What to work on: Could you write the next few paragraphs of the article below on the rise of Jewish-themed apparel, picking up after its last sentence?

Excerpted text:
Around three years ago, Jon Polsky and Josh Goldstein thought that T-shirts with Yiddish slogans would be cool. Polsky was recruited to model a “Mensch” shirt, and he willingly wore a navy shirt with an iron-on appliqué, thinking all was well and good.

That was until last fall, when Yiddish Ts started cropping up all over town and the pair realized that a 10-year plan wasn’t going to cut it. Other designers also had realized that Jewish apparel is cool — not nerdy.

Such are the politics of jumping into the thick of a successful Jewish apparel phenomenon rooted in clothing, bags and jewelry. Which is exactly what Polsky and Goldstein — along with Goldstein’s wife, Rachel — did last November when they launched their “Shoytz” T-shirt label.

In Urban Outfitters stores last winter, shoppers were snapping up the store’s “Everyone Loves a Jewish Girl” and “Everyone Loves a Jewish Boy” shirts. By spring, tabloids were showing Madonna performing in a top that said “Kabbalists do it better,” with Jewish labels sprouting as quickly as crocuses.

“Jews have come out of the fashion closet,” declared Sara Schwimmer, who in March launched www.chosencouture.com, an online marketplace for Jewish labels.

“The fact that people are wearing their religion on their sleeve says something,” she said. Like the little black dress, Schwimmer insists, “it’s rooted in something deeper than fashion.”

This was not the case back in 1999, when the Kosher Klothing label — one of the first of its kind — launched with a near monopoly on the market, with designs like “Nice Jewish Girl Gone Bad” and shirts that pronounced an anatomically rendered pig “kosher.” Since then, Jewish apparel, and its star power, has mushroomed into a multilabel affair. The “Jew.low” brand sells underwear that promises to hug those zaftig curves; gorgeous knit tanks from Israeli label Elisha sport Jewish stars and Talmudic questions (“If not now, when?”),and the Jewish Fashion Conspiracy’s shirts tout Americana with tops like “Jews for Jeter” and “Yo Semite.” And then there is “The Common Ground” necklace promoted by pop singer Evan Lowenstein of the twin singing duo Evan and Jaron: This glass amulet is filled with sand from Israel, and it hangs around the wearer’s neck as a sign of solidarity with the Jewish state.

Saved data entries:
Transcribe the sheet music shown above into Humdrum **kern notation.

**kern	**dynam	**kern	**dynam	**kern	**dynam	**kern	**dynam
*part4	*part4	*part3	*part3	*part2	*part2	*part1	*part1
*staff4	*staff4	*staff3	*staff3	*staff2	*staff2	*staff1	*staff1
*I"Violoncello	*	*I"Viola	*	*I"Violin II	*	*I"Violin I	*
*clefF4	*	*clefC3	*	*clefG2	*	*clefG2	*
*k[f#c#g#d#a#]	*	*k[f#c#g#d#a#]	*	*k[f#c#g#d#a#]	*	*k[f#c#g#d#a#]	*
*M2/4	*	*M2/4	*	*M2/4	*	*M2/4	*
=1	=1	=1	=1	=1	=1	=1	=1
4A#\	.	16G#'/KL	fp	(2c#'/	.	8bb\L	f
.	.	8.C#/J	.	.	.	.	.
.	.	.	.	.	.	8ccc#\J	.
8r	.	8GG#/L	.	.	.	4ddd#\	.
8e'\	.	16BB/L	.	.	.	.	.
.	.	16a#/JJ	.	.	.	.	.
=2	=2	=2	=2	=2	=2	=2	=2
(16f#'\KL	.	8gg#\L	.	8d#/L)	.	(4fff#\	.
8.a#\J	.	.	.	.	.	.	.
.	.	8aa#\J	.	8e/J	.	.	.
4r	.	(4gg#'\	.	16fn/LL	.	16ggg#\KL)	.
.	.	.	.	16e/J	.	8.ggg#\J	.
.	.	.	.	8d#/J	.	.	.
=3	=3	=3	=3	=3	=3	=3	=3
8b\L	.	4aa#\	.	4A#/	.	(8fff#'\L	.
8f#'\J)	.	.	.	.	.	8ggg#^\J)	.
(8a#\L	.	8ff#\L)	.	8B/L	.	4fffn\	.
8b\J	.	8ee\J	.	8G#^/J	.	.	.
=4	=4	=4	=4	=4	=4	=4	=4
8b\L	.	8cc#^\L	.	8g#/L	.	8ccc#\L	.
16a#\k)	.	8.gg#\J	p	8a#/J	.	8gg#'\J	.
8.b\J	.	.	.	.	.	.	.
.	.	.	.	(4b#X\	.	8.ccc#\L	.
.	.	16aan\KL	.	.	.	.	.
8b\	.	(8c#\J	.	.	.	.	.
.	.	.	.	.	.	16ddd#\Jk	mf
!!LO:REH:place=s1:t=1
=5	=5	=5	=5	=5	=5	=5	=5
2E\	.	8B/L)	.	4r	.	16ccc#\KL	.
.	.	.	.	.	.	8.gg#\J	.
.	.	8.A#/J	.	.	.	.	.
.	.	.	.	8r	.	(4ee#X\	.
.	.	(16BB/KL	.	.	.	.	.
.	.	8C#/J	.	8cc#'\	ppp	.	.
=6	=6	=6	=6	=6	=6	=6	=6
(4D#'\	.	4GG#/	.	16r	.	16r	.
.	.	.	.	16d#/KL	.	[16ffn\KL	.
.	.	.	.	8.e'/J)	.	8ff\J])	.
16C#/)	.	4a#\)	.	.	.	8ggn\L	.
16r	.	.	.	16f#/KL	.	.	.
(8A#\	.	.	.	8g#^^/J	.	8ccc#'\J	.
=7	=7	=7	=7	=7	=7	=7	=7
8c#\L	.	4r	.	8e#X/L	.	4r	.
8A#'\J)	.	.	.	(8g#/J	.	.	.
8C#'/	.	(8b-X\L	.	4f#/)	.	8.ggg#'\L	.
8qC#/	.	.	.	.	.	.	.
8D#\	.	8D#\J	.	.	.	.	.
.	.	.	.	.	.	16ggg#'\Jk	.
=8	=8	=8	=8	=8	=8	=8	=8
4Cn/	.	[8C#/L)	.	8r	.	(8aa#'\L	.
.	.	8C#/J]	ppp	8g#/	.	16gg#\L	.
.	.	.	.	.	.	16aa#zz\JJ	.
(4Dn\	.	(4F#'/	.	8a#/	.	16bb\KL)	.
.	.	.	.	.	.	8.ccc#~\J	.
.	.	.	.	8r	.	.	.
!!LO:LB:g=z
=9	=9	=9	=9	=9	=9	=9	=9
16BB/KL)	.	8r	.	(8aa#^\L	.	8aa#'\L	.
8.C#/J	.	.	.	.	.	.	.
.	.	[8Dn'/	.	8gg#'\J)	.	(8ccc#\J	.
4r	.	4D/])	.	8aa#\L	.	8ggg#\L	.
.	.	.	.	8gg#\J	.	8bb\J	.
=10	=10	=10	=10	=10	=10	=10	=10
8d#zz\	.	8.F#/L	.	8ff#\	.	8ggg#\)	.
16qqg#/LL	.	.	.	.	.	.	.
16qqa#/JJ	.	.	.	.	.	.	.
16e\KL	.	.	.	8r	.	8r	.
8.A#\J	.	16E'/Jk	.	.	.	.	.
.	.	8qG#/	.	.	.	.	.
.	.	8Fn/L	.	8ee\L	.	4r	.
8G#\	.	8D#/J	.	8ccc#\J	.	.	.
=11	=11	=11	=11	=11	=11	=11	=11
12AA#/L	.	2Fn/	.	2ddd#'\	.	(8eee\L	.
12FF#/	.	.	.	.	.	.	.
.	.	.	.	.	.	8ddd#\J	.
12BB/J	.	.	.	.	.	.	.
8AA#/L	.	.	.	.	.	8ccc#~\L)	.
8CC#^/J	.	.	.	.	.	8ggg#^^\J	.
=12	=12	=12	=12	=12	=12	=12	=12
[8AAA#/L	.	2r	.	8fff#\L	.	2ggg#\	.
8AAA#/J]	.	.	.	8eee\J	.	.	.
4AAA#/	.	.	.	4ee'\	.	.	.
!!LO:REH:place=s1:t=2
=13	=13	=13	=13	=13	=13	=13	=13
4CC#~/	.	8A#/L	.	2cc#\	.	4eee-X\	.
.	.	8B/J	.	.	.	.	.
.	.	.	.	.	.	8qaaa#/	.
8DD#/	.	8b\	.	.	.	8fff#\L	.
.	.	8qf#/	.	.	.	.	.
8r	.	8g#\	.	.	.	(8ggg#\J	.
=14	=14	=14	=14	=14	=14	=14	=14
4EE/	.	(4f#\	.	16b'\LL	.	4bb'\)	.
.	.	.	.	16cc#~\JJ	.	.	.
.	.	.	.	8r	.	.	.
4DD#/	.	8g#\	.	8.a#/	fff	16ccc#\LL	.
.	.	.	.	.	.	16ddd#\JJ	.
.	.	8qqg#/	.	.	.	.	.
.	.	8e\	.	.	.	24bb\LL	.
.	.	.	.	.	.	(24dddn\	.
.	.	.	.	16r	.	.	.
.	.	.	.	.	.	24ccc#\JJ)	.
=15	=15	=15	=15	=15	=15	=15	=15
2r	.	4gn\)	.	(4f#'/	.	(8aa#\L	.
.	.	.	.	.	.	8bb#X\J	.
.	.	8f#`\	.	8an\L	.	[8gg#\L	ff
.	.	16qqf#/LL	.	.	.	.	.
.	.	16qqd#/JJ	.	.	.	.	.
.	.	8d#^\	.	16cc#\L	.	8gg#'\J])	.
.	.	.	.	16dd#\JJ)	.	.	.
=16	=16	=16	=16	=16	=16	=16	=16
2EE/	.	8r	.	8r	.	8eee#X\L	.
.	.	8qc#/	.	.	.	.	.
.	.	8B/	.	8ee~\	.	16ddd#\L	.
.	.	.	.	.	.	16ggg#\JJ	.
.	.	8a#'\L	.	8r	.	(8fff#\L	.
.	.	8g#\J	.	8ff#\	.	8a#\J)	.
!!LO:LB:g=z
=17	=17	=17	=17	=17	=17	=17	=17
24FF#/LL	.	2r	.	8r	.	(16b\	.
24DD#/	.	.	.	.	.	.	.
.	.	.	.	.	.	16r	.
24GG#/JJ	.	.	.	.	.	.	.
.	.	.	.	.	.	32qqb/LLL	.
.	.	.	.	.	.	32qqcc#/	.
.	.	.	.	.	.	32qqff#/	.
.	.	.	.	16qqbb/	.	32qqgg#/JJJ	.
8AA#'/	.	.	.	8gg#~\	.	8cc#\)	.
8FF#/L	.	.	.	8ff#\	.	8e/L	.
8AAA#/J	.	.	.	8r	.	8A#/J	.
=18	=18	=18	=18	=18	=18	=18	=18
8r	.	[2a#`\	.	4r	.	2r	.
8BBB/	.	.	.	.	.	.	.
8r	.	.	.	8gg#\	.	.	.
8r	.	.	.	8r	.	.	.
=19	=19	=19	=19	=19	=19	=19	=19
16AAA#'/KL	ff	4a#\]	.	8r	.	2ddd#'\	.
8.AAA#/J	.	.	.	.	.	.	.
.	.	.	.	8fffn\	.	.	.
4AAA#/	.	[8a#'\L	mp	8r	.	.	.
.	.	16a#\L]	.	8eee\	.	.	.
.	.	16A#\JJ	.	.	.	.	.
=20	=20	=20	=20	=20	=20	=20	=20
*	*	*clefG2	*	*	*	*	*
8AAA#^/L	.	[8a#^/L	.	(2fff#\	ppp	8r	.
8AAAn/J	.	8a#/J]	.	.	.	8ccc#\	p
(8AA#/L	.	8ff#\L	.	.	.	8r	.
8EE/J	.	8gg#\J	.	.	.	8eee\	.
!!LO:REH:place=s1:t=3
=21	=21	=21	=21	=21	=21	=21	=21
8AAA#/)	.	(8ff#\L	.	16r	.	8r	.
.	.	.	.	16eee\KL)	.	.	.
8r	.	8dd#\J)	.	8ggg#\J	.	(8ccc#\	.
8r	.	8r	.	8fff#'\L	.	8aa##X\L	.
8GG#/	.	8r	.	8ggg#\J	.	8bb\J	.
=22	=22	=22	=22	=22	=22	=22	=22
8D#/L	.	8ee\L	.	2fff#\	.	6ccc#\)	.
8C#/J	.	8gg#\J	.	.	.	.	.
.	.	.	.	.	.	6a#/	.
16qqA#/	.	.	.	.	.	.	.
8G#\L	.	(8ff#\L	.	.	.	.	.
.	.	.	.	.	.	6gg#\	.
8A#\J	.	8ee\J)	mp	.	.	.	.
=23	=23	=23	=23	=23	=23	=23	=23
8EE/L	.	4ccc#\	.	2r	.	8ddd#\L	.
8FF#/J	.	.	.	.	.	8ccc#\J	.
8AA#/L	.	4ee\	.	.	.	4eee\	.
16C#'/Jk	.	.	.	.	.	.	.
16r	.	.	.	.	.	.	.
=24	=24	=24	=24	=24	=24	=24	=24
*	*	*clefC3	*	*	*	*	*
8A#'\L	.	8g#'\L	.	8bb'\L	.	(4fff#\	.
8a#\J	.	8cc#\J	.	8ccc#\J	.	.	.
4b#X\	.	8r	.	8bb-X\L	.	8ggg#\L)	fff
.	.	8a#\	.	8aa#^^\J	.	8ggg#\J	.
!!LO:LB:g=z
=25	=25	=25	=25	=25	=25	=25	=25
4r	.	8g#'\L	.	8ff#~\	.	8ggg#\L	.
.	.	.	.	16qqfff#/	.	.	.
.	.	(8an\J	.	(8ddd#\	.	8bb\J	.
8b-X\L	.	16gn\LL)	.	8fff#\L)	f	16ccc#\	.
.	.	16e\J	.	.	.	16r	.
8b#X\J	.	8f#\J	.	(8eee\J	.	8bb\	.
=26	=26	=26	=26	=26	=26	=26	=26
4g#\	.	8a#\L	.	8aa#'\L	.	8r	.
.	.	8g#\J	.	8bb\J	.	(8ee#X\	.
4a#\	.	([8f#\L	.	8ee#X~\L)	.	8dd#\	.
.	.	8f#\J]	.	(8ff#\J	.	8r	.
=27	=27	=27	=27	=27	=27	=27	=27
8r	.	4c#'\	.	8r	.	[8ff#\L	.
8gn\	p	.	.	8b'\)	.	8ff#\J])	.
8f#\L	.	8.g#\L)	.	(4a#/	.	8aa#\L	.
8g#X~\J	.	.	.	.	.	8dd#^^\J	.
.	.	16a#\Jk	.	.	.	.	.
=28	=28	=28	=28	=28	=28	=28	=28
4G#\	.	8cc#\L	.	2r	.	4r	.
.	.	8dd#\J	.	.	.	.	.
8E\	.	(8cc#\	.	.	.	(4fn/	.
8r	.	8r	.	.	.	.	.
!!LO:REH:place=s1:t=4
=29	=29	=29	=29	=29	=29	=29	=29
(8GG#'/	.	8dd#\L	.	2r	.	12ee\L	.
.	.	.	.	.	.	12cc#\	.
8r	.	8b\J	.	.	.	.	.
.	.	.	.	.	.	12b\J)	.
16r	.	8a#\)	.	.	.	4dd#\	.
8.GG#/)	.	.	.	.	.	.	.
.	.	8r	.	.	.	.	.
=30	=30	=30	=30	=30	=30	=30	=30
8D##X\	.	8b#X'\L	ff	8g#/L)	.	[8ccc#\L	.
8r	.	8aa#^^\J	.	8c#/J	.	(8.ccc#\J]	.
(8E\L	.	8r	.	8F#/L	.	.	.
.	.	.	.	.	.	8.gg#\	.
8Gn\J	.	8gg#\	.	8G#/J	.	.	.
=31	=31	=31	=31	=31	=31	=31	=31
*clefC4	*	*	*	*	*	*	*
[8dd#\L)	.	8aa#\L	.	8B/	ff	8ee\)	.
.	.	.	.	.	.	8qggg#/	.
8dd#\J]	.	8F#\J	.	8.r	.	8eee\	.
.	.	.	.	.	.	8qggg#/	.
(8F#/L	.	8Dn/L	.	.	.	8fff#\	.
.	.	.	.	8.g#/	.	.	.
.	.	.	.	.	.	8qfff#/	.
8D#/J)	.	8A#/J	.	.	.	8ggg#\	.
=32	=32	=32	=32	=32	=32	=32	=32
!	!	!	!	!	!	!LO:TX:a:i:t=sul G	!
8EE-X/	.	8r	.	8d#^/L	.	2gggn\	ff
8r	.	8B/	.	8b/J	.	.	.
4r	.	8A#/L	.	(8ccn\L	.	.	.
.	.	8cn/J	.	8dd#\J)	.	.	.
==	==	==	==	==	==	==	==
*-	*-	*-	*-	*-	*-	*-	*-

Result of this task:
With ethnic T-shirts of all stripes flying off shelves, “it is the moment of the T-shirt,” said Daniella Zax, the youngest of a Los Angeles rabbi’s three daughters, who founded the T-shirt label Rabbi’s Daughters.

By any measure, Rabbi’s Daughters has set high standards since the label’s 2003 launch, after which it became the only Jewish label sold in mainstream boutiques and stores. T-shirts emblazoned with “Bubbeleh,” “Oy Vey” and “Shiksa,” which sold in 20 stores during the first year of business, now are featured in more than 200 stores throughout the United States, as well as in London and Paris.

“People are fashionists,” said Zax, a former buyer for a Los Angeles boutique. She pointed out that by slapping Yiddish on a sexy T-shirt, the line was bound to become hip and trendy. It also became widely imitated.

Devora Yellin Burstin and Jen Sonstein Maidenberg of Tuscan, Ariz., combined a city slicker’s ’tude with a Southwestern way of life to come up with their “2 Jewish Cowgirls” line last November.

Burstin and Maidenberg — recent East Coast transplants who bonded over a shared interest in Judaism — were so proud of being Jewish in Arizona that they wanted to shout “Yippee Chai Ai” from the rooftops of Tuscan. Instead, they put it on a T-shirt.

“While there is a vibrant community here in Tuscan, it’s not easy to find outlets for feeling that group atmosphere in certain cities back East,” Maidenberg said. In Tuscan, which has a Jewish population of 25,000, a Jewish cowgirl T-shirt is as much about cultural identity as it is about community and a distinct way of life.

Back in New York, Shoytz’s Polsky and Goldstein were embracing “Jewish cool” instead of Jewish outreach. In fact, their Ts are a kind of statement in defiance of “bad memories of Hebrew school,” Goldstein quipped, pointing out Judaism’s new positive role — one that includes young Jewish media, beer labels and the popularity of Yiddish culture.

And, it’s not just for Yids anymore. Polsky and Goldstein said they relish their non-Jewish customers, some of whom — including a recent group of Japanese tourists — don’t even understand the slogans.

E.B. Solomont is a writer living in New York.